Schließlich haben 20 Abgeordnete der CHP für die Aufhebung der Immunität gestimmt. Öffentlich dazu bekannt hat sich außer Kılıçdaroğlu keiner. Von dessen kurdischem Stellvertreter Sezgin Tanrıkulu bis zu Muharrem İnce vom nationalistischen Flügel wird in der Fraktion von einem »historischen Fehler« gesprochen. Gedankt hat Kılıçdaroğlu sein Verhalten niemand. Noch am Abend nach der Abstimmung verstärkte die AKP ihre Kampagne gegen den Vorsitzenden der CHP. Begleitet wurden die verbalen Angriffe gegen ihn von einer offenbar inszenierten Eierwurfattacke bei der Beerdigung zweier gefallener Soldaten. In der Öffentlichkeit soll sich der Eindruck festsetzen, die Angehörigen gäben Kılıçdaroğlu die Schuld für den Tod der Soldaten.
Die Reinigung des Parlaments von den prokurdischen Abgeordneten hat Erdoğan bereits angekündigt. Die CHP dürfte auch nicht ungeschoren bleiben. Ihr drohen zudem interne Auseinandersetzungen wegen ihres Abstimmungsverhaltens.

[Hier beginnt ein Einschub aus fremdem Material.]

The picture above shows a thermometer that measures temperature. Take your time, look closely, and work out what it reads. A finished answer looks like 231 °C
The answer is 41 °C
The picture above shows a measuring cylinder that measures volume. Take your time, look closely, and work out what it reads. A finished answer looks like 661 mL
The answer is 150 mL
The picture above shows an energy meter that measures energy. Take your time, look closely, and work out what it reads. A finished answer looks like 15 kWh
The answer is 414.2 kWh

Das Ganze erinnert an Adolf Hitlers Ermächtigungsgesetz. Beide Male geht es um die Ausschaltung des Parlaments, weil dort die Opposition noch immer ein wenig Einfluss hat. In beiden Fällen beginnt es mit der Dämonisierung und nationalen Ausgrenzung eines Teils der Opposition, in Deutschland zunächst der Kommunisten, in der Türkei der HDP. Unter Missachtung oder durch Aufhebung der Immunität werden die Betreffenden dann einfach weggesperrt. Ihr Verbrechen ist in erster Linie die falsche Gesinnung.

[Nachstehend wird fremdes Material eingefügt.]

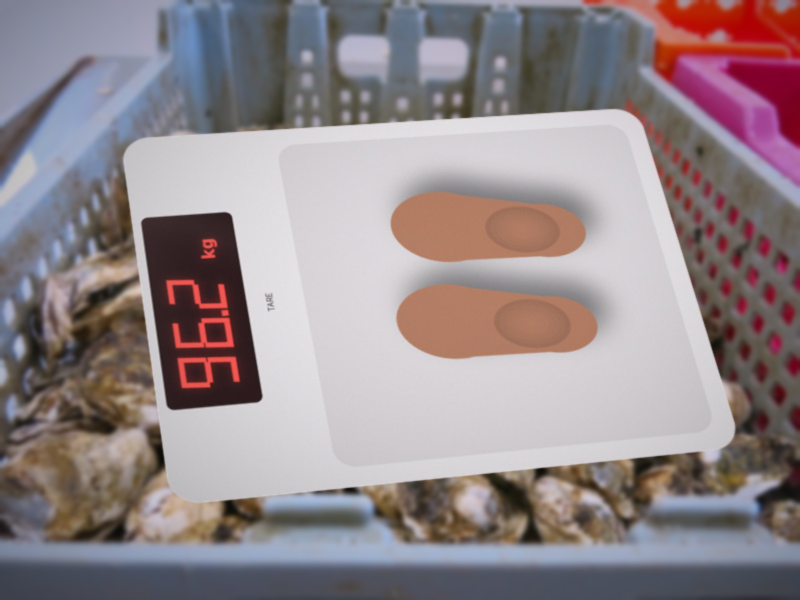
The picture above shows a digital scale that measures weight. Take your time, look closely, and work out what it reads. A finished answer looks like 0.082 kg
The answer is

Der Rest der nun geschwächten Opposition wagt es nicht, sich mit den Dämonisierten zu solidarisieren oder auf Rechtsgrundsätze zu pochen. Trotz bitterer Erfahrungen hofft man, für den nationalen Schulterschluss irgendwie belohnt zu werden. Zur Beruhigung wird auch der Eindruck erweckt, als stimme man nur einer vorübergehenden Abweichung von der Norm zu. Hitlers Ermächtigungsgesetz war befristet, die Aufhebung der Immunität der türkischen Abgeordneten ist einmalig. Doch beide Regelungen ermöglichen es, vollendete Tatsachen zu schaffen, und eine einmal durchbrochene Norm kann man nicht mehr als unverzichtbares Rechtsgut einfordern. Die Regierung wird allmächtig und »eine solche Allmacht der Regierung muss sich um so schwerer auswirken, als auch die Presse jeder Bewegungsfreiheit entbehrt«, wie Otto Wels, damaliger SPD-Vorsitzender, 1933 vor dem Reichstag sagte.

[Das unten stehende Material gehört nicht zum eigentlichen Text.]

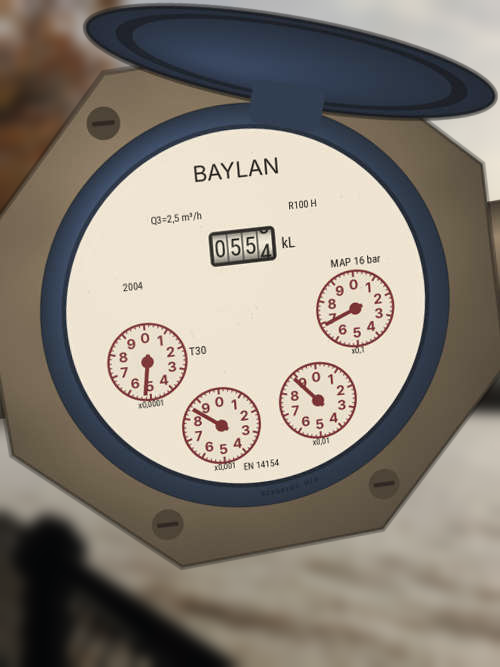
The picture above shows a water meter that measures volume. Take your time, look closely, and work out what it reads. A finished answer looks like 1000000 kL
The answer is 553.6885 kL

Erdoğan ist nicht Hitler. Aber auch Erdoğan strebt einen charismatischen Führerstaat an. Es geht ihm nicht nur darum, ein paar missliebige kurdische Parlamentarier hinter Gitter zu bringen, so wie es vor 22 Jahren bereits einmal geschehen ist. Die Exekutive ist in seiner Hand, die Judikative ist von seinen Gefolgsleuten unterwandert, die Medien sind größtenteils gleichgeschaltet. Nun ist das Parlament dran.
Der Preis für den Rauswurf der Kurdinnen und Kurden und gewissermaßen auch der übrigen Opposition aus dem Parlament ist hoch. Der politisch engagierte Mathematiker Ali Nesin meint, der kurdischen Bevölkerung werde mit dieser Entscheidung gesagt: »Ohne die PKK seid ihr ein Nichts.« Er nehme seine Kritik an der Eskalationsstrategie der PKK zurück: »Die PKK hatte recht, ich hatte unrecht!«
Erdoğan kann sich das alles leisten. Mit gleichgeschalteten Medien und ohne effektive politische Opposition wird man für seine Fehler auch nicht bestraft, jedenfalls nicht sofort.